There’s also a lot of complexity that goes into the overall story of the rebellion against the Horde. The fact that the rebels are acting in exactly the way that once provoked the rebellion in the first place touches a lot on the complexities of the world. I also really enjoyed Ariq’s analysis of Temur Agha – who had committed atrocities he can never be forgiven for; but who feels guilty because of them and therefore is more worthy of trust than one who’s record is cleaner but is indifferent towards the carnage he may cause. The subtlety and nuances of this world are really rich and worth appreciating.

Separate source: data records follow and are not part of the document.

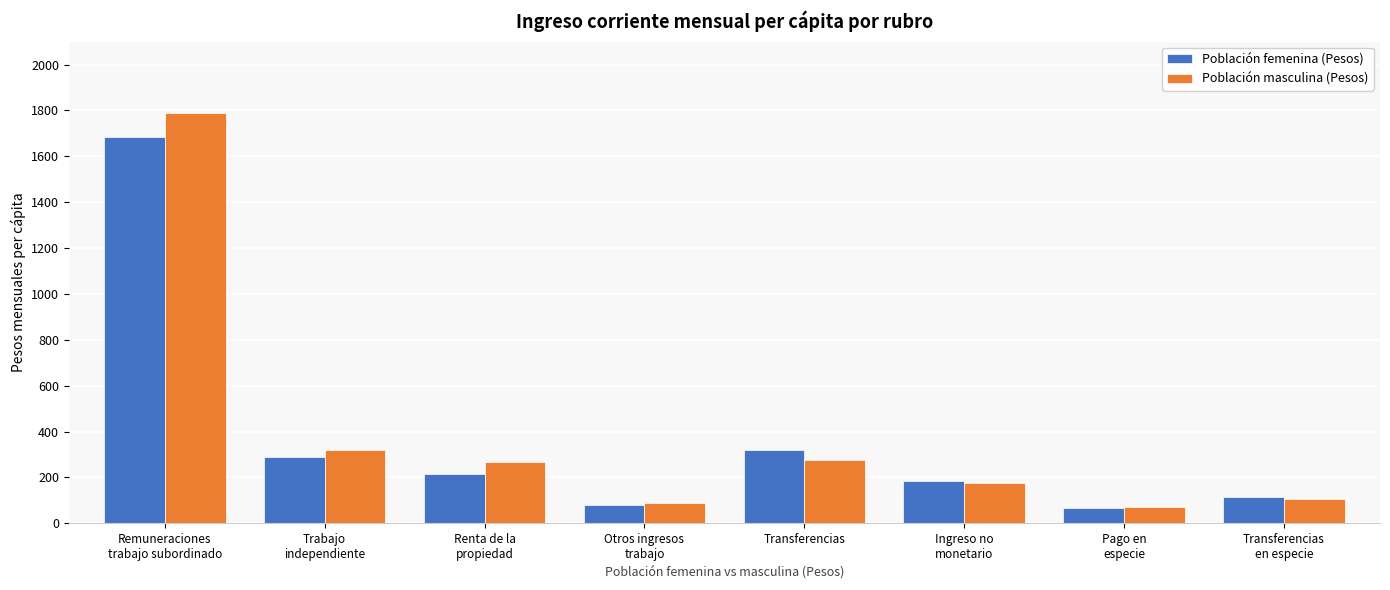

List the series in order of their overall mean, highest first.

Población masculina (Pesos), Población femenina (Pesos)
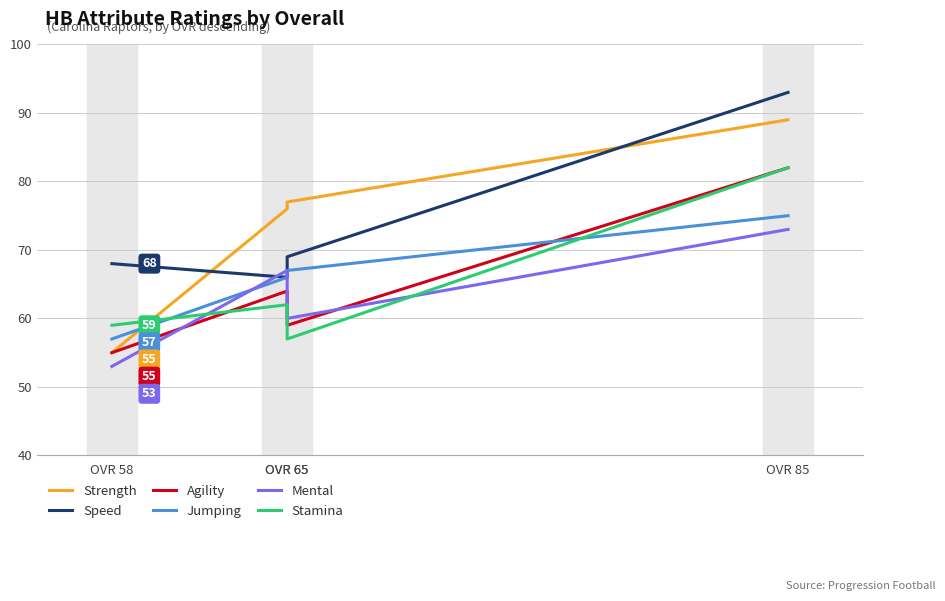

Which series has the largest total across all categories?

Strength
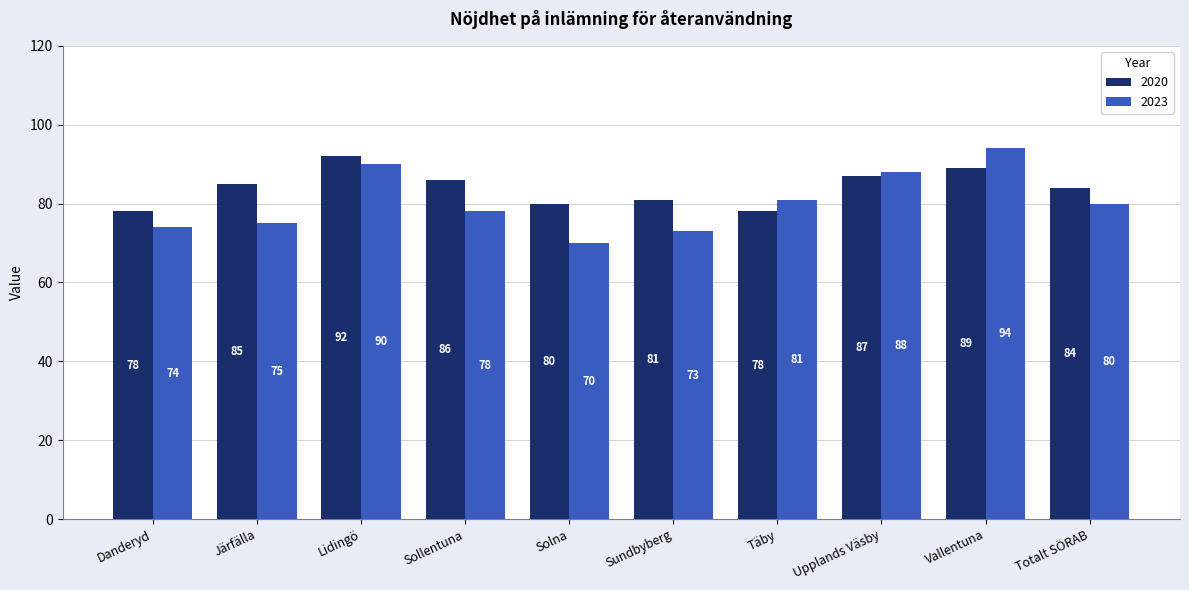

What is the maximum value for 2023?

94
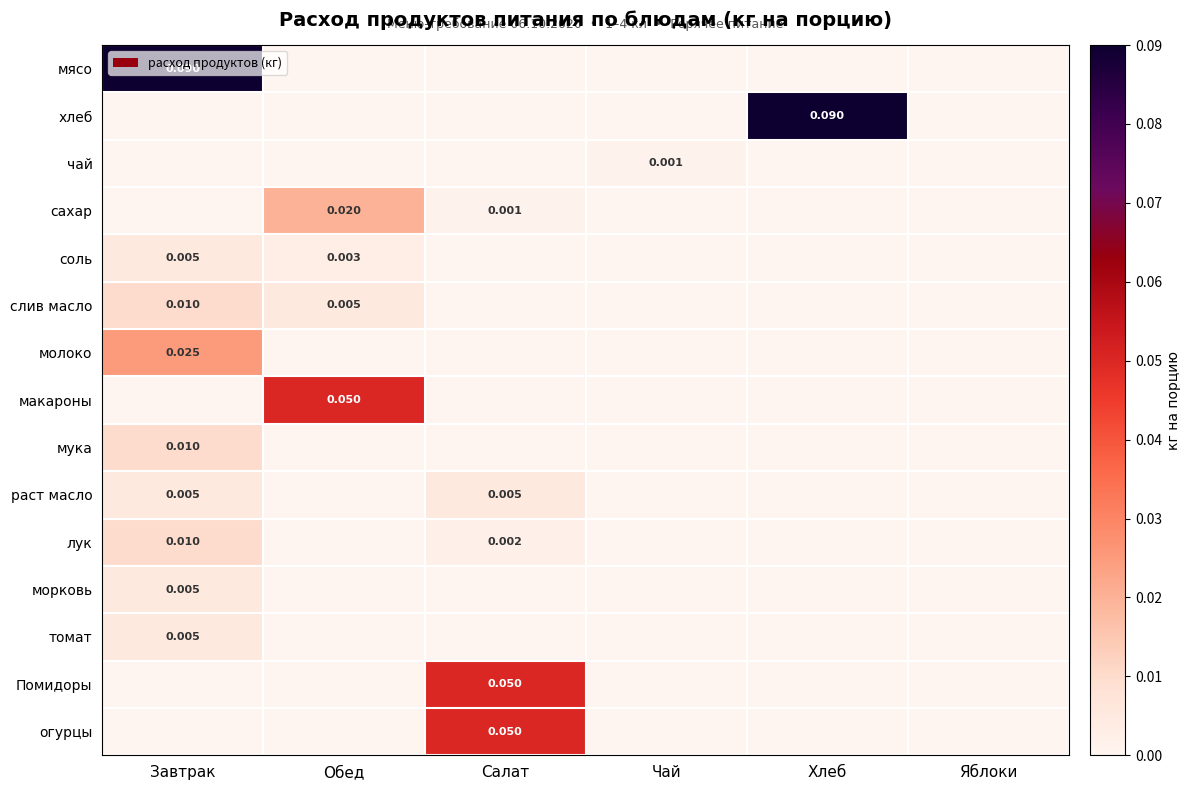

At which label is макароны closest to 0?

Завтрак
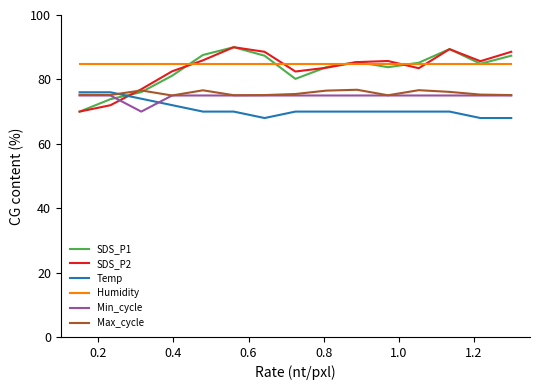

How many lines are shown in the chart?

6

On top of that we have a large amount of racial diversity in this book. Set in Australia with representatives of the Horde and Nipponese empire, White characters are the exception, not the rule. In addition we have a lot of conversations about cultural differences, customs, beliefs and a lot of character in the POC without resorting to gross and simplistic stereotyping.
While Zenobia is an awesome woman there are other women around her all with skills and talents – Helene was misjudged a lot but is handled with relative sympathy and insight. Mara is capable and dangerous – and more than just a weapon, even if we don’t see a lot of her she’s still painted in detail. Of course we have Yasmeen dropping in from previous books and both she and Zenobia are skilled, capable and don’t hate each other. Ariq’s mother died but she is mentioned constantly with great respect nor is her death used as a motive to drive his actions – just as Zenobia’s mother’s plight is regarded with great sympathy without it being any more of a shaper of her actions than her father’s abuse or even than the kidnapping that comes from her brother’s wealth.
The Horde’s use of mechanical alterations on people – often adopted by others as well – is often used as a way to examine disability and class as well.
Sadly, throughout the whole serial there are no LGBT people which is a real shame in this rich world.
Having finished this book I can only hope that this isn’t the last we’ve heard of Zenobia – even if she’s only a guest in her brother’s stories. Her story and her snark are far too precious not to bring out again and again.